David has been hit with around $71,000 dollars in damages, most of which is Elizabeth’s lawyer fees. She’s also currently trying to get the court to find David in contempt of court for not meeting all the terms of the judgment, like paying up in a timely manner and turning over websites associated with the company and game, the latter of which Beck claims to have done to the best of his ability despite the domains expiring.

She continues to sell the game. Andrew’s Facebook account was memorialized, as is common with Facebook accounts of dead people, so Elizabeth made a second Andrew Yoon Facebook account which she uses to update the game’s Facebook page. She has also used the social media pages for the game she now controls to share her disdain for David.

“It’s like a Black Mirror episode.”
David Beck, Andrew Yoon’s friend and collaborator

She’s also added a new game to the mix, which she calls Divided, that’s “about the most urgent situations facing our country and world.” It’s unclear who designed it. Those that backed the Kickstarter or knew Andrew and David, or both, have not responded well to all of this, to say the least.

“I think the last thing Andrew would have wanted is an ‘ugly court battle’ and his partner and friend's name being disparaged like this,” William S. Mitchell III wrote in response to the first Kickstarter update from Elizabeth. She spent a portion of that update attacking David. “Was...was his Kickstarter hacked?” another backer added.

The Facebook page isn’t doing any better. “It's truly a miscarriage of justice that the court seems to validate your distorted worldview,” Anne Baltazar, the artist for Divorce!, wrote in response to a post from Elizabeth blaming David for letting the page sit idle. “[Y]our misguided sense of grief has done nothing but harm the community that rallied around your son and supported his dream.”


David disagreed with the judgment, but did not appeal.

“I provided Andrew with a place to live for a year,” Beck said when I spoke with him for the first time in early January. I’d asked him to provide a timeline of the creation of the board game up until that point. The summary judgment had not yet been filed, and no damages had been awarded. “I helped organize and arrange and pay for his funeral, I then gave the eulogy. I have paid to continue the business despite not having the funds that were provided by our loving community… It’s potentially going to cost me six figures, which is… It’s going to destroy my life.”

“He was my best friend,” David continued. “He was my best friend, and I’ve had to sit in a room and be accused of his murder. I have to watch the person that did that wear his face online, speaking crazy things. Like a chat bot, just retweeting anything with the words ‘divorce’ and ‘game’ in it. It’s like a Black Mirror episode.”

At the time, David came off as optimistic, but desperately sad about the legal drama. Now however, months after that conversation, he has given up.

“This case has consumed my life for over two years,” Beck wrote in an email update after damages were awarded. “I've spent all my time and energy meticulously categorizing thousands of pages of conversations, years of friendship... for nothing.”

His relationships on all fronts have suffered, he said, his emotional health is destroyed, and he’s financially ruined.
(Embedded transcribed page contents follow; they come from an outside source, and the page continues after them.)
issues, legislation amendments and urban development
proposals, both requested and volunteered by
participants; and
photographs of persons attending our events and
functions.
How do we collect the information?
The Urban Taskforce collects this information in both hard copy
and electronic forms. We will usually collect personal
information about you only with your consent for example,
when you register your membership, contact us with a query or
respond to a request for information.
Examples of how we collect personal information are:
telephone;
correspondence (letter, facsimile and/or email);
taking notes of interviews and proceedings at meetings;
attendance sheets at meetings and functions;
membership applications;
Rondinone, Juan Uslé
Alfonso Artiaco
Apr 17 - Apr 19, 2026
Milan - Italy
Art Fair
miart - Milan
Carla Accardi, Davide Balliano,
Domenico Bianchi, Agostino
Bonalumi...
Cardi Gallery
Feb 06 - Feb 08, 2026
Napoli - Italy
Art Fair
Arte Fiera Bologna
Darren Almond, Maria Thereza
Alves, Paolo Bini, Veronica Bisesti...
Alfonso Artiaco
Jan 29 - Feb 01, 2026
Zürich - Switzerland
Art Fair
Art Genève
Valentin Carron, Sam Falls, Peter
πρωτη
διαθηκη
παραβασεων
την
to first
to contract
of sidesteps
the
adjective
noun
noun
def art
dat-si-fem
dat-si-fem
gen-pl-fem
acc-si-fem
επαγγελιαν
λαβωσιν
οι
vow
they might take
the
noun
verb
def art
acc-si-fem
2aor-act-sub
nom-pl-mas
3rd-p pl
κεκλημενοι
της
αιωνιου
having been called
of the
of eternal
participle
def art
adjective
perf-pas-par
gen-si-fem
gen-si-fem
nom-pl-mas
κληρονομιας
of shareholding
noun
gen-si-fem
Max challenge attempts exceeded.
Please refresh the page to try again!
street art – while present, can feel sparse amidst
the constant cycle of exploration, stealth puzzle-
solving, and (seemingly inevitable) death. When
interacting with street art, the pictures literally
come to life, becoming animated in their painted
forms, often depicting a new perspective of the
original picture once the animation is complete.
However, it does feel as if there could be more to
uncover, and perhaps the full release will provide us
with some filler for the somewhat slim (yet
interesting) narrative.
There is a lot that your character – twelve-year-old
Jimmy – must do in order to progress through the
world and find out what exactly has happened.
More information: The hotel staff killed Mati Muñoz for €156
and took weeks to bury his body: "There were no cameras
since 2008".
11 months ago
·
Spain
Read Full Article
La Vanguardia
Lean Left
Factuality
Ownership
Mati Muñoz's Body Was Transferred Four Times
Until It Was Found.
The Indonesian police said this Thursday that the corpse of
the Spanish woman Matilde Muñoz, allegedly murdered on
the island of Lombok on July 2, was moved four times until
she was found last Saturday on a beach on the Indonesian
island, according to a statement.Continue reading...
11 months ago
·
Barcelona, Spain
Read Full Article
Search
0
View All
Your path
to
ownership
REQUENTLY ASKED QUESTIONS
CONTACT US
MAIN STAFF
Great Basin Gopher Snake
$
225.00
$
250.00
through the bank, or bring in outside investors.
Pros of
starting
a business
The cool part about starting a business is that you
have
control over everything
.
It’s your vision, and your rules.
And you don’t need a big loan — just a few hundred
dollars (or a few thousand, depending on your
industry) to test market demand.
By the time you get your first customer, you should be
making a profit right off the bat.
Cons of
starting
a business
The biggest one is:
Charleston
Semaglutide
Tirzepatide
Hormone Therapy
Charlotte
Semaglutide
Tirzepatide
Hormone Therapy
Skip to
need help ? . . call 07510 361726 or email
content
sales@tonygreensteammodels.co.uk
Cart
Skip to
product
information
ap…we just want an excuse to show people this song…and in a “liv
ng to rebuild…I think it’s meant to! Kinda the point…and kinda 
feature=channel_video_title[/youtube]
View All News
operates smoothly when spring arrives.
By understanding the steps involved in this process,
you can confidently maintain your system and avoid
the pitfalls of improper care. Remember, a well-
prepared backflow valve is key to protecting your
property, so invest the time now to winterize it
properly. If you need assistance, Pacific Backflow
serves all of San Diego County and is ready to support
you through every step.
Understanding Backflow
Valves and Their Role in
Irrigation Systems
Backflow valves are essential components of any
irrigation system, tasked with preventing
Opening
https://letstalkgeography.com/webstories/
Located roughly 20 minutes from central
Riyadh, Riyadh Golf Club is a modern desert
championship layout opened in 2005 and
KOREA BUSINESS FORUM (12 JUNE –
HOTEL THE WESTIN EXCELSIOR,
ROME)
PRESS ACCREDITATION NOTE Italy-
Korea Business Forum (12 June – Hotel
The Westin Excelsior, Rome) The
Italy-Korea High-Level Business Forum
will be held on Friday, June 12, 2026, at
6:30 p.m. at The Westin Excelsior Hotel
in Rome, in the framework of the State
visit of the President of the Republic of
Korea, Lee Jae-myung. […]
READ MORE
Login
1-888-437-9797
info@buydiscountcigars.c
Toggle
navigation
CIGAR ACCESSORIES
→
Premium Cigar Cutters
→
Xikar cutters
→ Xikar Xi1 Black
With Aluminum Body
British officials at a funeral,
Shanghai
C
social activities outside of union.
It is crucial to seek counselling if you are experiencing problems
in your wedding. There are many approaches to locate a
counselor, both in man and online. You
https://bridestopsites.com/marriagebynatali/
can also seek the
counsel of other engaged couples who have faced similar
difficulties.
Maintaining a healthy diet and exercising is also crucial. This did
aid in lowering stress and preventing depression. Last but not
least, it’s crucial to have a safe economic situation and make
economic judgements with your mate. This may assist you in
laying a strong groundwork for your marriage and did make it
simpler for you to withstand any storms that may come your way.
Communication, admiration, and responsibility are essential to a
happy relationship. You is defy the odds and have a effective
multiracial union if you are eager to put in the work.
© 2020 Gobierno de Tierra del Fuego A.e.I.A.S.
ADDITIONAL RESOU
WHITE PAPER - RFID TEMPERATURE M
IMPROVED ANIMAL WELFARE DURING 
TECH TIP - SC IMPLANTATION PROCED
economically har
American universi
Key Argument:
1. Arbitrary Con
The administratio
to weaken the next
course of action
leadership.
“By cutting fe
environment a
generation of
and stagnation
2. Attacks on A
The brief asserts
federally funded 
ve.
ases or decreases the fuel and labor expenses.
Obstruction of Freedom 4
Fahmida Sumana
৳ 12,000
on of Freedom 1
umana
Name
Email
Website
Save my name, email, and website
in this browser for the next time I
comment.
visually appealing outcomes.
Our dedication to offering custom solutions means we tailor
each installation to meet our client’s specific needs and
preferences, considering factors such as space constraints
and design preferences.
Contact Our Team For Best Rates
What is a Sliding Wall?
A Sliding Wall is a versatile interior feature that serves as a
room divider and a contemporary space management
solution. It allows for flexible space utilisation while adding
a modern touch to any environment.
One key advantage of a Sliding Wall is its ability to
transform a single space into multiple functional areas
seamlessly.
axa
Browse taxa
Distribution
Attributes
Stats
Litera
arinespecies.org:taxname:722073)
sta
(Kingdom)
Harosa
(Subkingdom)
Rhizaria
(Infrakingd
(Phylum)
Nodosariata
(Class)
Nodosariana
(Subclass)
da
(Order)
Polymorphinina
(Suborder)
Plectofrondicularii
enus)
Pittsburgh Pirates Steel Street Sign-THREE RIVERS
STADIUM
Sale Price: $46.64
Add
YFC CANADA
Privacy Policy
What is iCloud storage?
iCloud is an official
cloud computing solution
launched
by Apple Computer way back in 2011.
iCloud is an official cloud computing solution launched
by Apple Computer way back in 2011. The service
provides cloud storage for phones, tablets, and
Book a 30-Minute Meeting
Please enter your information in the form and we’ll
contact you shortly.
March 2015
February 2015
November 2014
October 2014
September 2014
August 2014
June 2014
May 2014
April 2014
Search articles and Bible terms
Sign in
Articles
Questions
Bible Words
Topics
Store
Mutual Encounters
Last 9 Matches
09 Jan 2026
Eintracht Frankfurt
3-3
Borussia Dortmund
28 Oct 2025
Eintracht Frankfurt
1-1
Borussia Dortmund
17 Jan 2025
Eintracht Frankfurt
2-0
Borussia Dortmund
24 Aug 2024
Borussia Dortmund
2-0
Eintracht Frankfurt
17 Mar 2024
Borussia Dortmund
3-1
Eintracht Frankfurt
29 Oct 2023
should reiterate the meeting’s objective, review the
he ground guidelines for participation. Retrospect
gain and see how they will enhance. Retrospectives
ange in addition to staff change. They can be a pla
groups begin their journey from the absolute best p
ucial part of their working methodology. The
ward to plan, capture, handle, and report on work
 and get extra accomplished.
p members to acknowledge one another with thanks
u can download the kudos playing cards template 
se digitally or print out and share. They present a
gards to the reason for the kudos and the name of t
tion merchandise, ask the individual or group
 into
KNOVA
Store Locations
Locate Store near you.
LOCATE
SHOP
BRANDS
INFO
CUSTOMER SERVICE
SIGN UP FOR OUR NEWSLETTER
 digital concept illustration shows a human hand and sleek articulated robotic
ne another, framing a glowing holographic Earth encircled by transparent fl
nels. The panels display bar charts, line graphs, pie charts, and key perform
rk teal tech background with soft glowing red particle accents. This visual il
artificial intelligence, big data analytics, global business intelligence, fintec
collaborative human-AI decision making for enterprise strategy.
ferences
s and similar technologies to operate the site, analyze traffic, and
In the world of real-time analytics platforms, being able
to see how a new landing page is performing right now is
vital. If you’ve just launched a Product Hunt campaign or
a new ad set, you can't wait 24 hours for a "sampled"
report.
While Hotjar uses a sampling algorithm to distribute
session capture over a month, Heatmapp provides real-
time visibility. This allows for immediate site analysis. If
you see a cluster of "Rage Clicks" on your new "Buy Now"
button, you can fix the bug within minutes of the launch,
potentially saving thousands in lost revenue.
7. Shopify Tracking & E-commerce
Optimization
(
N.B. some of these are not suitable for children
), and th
He doesn’t have the $71,000 dollars. “This game is cursed,” he wrote. Ultimately, he said he just needs to make peace with all of it and move on.

David Beck and Andrew Yoon.

David Beck and Andrew Yoon.

He also wrote that the core idea of Divorce! was taken from part of a tagline for the 1983 film WarGames — the only winning move is not to play. In the film, which sees a computer simulation take over real missiles with the threat to use them, this appears near the end after the simulation discovers there are no winners in nuclear war. “I think I'm finally going to take our own advice,” he wrote.